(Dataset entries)
::::
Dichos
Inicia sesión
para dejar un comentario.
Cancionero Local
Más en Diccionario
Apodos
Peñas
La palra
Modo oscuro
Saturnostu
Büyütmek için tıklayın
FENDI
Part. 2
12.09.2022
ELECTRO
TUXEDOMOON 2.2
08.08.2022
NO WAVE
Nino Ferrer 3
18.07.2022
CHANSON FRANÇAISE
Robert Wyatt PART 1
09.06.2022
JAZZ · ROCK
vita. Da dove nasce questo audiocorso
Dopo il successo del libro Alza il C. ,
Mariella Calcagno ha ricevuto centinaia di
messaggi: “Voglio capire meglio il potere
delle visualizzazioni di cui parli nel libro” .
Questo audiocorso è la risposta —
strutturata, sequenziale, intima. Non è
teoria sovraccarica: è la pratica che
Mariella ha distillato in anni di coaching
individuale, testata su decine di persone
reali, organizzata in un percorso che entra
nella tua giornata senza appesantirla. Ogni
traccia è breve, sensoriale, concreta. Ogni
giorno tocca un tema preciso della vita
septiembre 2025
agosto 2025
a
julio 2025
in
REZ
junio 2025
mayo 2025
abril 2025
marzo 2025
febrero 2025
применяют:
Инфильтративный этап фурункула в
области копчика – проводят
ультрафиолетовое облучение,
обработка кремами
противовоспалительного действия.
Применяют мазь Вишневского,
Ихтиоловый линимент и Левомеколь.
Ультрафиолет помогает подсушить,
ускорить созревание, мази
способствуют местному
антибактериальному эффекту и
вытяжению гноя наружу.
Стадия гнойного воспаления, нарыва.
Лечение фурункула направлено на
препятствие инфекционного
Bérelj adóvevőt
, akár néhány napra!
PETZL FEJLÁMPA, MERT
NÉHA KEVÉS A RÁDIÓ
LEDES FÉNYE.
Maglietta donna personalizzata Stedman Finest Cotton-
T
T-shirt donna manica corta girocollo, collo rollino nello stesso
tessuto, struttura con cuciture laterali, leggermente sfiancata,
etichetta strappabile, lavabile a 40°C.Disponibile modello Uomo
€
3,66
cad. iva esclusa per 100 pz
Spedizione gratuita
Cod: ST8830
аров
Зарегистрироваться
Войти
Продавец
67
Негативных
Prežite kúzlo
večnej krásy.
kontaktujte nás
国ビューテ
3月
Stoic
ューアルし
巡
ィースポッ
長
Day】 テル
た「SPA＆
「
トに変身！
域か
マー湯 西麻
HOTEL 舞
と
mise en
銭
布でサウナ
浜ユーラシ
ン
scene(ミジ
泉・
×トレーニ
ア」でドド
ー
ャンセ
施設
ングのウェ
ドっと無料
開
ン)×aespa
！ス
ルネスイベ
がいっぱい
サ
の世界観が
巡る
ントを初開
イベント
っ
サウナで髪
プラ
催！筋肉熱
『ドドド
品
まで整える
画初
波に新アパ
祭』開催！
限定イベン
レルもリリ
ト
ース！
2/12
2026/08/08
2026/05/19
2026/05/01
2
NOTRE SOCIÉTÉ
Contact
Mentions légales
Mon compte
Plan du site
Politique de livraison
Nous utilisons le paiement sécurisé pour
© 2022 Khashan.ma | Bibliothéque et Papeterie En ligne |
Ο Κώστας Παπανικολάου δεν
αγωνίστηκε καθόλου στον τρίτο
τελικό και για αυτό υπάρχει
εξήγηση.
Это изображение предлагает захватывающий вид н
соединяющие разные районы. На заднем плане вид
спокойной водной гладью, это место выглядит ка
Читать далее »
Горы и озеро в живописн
::::
Reproduce every line of all the items above, keeping each one unchanged.

Dichos
Inicia sesión
para dejar un comentario.
Cancionero Local
Más en Diccionario
Apodos
Peñas
La palra
Modo oscuro
Saturnostu
Büyütmek için tıklayın
FENDI
Part. 2
12.09.2022
ELECTRO
TUXEDOMOON 2.2
08.08.2022
NO WAVE
Nino Ferrer 3
18.07.2022
CHANSON FRANÇAISE
Robert Wyatt PART 1
09.06.2022
JAZZ · ROCK
vita. Da dove nasce questo audiocorso
Dopo il successo del libro Alza il C. ,
Mariella Calcagno ha ricevuto centinaia di
messaggi: “Voglio capire meglio il potere
delle visualizzazioni di cui parli nel libro” .
Questo audiocorso è la risposta —
strutturata, sequenziale, intima. Non è
teoria sovraccarica: è la pratica che
Mariella ha distillato in anni di coaching
individuale, testata su decine di persone
reali, organizzata in un percorso che entra
nella tua giornata senza appesantirla. Ogni
traccia è breve, sensoriale, concreta. Ogni
giorno tocca un tema preciso della vita
septiembre 2025
agosto 2025
a
julio 2025
in
REZ
junio 2025
mayo 2025
abril 2025
marzo 2025
febrero 2025
применяют:
Инфильтративный этап фурункула в
области копчика – проводят
ультрафиолетовое облучение,
обработка кремами
противовоспалительного действия.
Применяют мазь Вишневского,
Ихтиоловый линимент и Левомеколь.
Ультрафиолет помогает подсушить,
ускорить созревание, мази
способствуют местному
антибактериальному эффекту и
вытяжению гноя наружу.
Стадия гнойного воспаления, нарыва.
Лечение фурункула направлено на
препятствие инфекционного
Bérelj adóvevőt
, akár néhány napra!
PETZL FEJLÁMPA, MERT
NÉHA KEVÉS A RÁDIÓ
LEDES FÉNYE.
Maglietta donna personalizzata Stedman Finest Cotton-
T
T-shirt donna manica corta girocollo, collo rollino nello stesso
tessuto, struttura con cuciture laterali, leggermente sfiancata,
etichetta strappabile, lavabile a 40°C.Disponibile modello Uomo
€
3,66
cad. iva esclusa per 100 pz
Spedizione gratuita
Cod: ST8830
аров
Зарегистрироваться
Войти
Продавец
67
Негативных
Prežite kúzlo
večnej krásy.
kontaktujte nás
国ビューテ
3月
Stoic
ューアルし
巡
ィースポッ
長
Day】 テル
た「SPA＆
「
トに変身！
域か
マー湯 西麻
HOTEL 舞
と
mise en
銭
布でサウナ
浜ユーラシ
ン
scene(ミジ
泉・
×トレーニ
ア」でドド
ー
ャンセ
施設
ングのウェ
ドっと無料
開
ン)×aespa
！ス
ルネスイベ
がいっぱい
サ
の世界観が
巡る
ントを初開
イベント
っ
サウナで髪
プラ
催！筋肉熱
『ドドド
品
まで整える
画初
波に新アパ
祭』開催！
限定イベン
レルもリリ
ト
ース！
2/12
2026/08/08
2026/05/19
2026/05/01
2
NOTRE SOCIÉTÉ
Contact
Mentions légales
Mon compte
Plan du site
Politique de livraison
Nous utilisons le paiement sécurisé pour
© 2022 Khashan.ma | Bibliothéque et Papeterie En ligne |
Ο Κώστας Παπανικολάου δεν
αγωνίστηκε καθόλου στον τρίτο
τελικό και για αυτό υπάρχει
εξήγηση.
Это изображение предлагает захватывающий вид н
соединяющие разные районы. На заднем плане вид
спокойной водной гладью, это место выглядит ка
Читать далее »
Горы и озеро в живописн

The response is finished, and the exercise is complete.